Out in the real world is were you are going to find most RS3s, I would imagine. The RS3 feels much smaller than something like the 2018 S4; it’s nearly a foot shorter. It is within a quarter-inch of the length of a B5 S4; it’s the same weight, 3,600 pounds—so that should be your reference. The B5 S4 was a revelation in 1999. We’ve come a long way since then, and the RS3 will make you forget that car existed. As you would expect, it is powerful, graceful, and does everything superbly. But memorably? Maybe.

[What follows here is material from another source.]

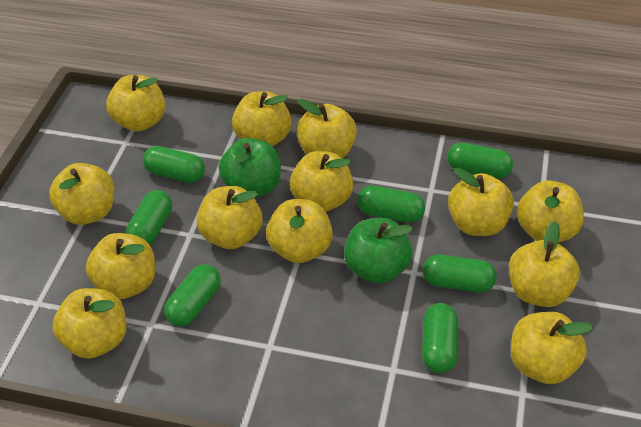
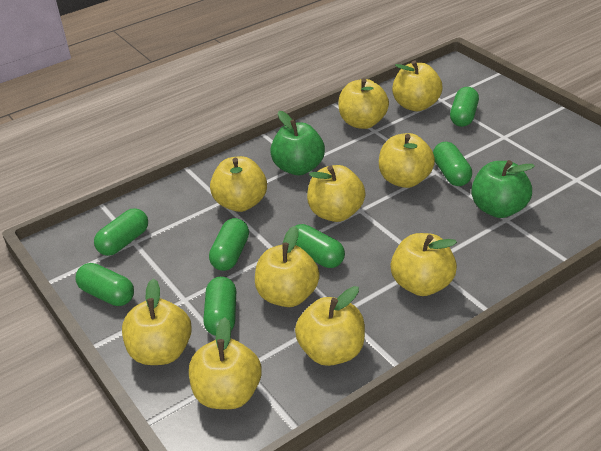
yellow apple: 13 -> 10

I would like to tell you how it compares to the competition, but it is hard to directly compare it to anything. The closest offering from BMW is a 3-series, which easily approaches 55 grand well optioned. There is nothing special about the Ultimate Leasing Machine. If you can live with two doors, then the M2 is an option for a more “classic” and less techie experience. The closest car has to be the Mercedes CLA45 AMG; it’s there in price and spec, but is a little long in the tooth at this point.
The TT-RS on the road, however, nails the memorably part. I should also say it does everything superbly as well. The lighter weight and tighter package really make everything work. This is a car we will still be talking about in 30 years. On the road or the track, the suspension is exactly what you want. Anyone buying this car and installing coilovers is doing it for no other reason than social media vanity. While some might miss the manual transmission, the S-Tronic is perfect for this car. It’s fast, it’s smooth, and it feels as modern as the rest of the package.

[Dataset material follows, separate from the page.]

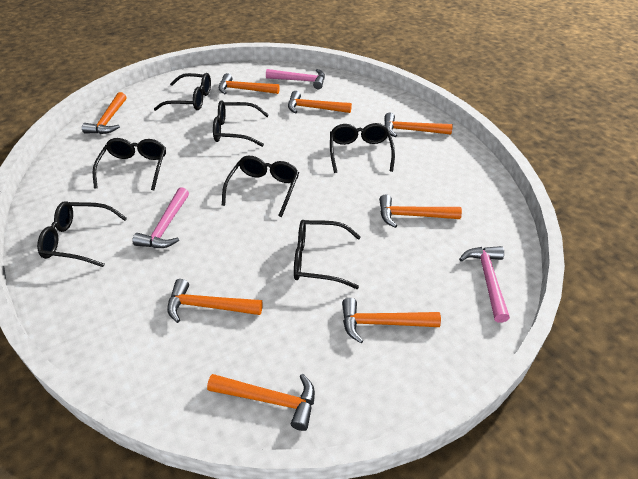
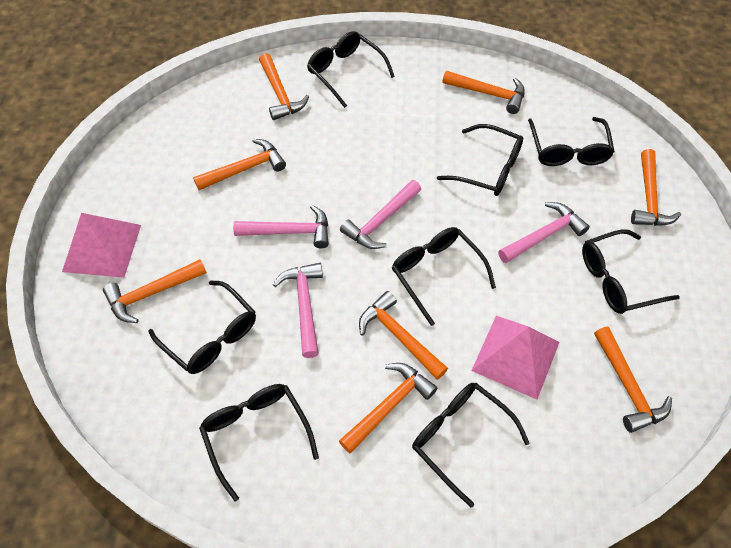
black glasses: 7 -> 8
pink hammer: 3 -> 4
pink pyramid: 0 -> 2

Like I found on the track, the balance on the street is ideal and the car turns as an entire unit. It isn’t unweighting, then flicking, then getting back in the power and letting the front end pull itself around. The TT-RS is threaded through a turn in one motion; in that way, it feels far more GT race car than rally car. It makes me cringe a little to say this, but instead of thinking uber-MQB, maybe think R8 at a third of the price. Speaking of price, at $64,900, it’s 10 grand dearer than the RS3 and jumps to nearly $70,000 with a few options.
If it were my money and I was looking at an RS3, I might not be able to pull the trigger on a nicely equipped car at $64,000. But like I previously said, I don’t feel like there is anything better in the class. The odd thing about the TT-RS is that I would lean toward it, in a class that contains one of the best cars on the road, the Porsche Cayman. Why? First, a comparable Cayman S will be closer to $100,000. On top of that, the TT-RS has an X-factor to it, similar to what the previous-generation Cayman GT4 has. It is a special car that is more than the sum of its parts or its specs on paper. Like the ur Quattro before it, it delivers an experience that is unique in the car world. From the sound of the engine, to the handling, to the architectural study of simplicity of the interior; like the ur Quattro, the TT-RS is something legendary.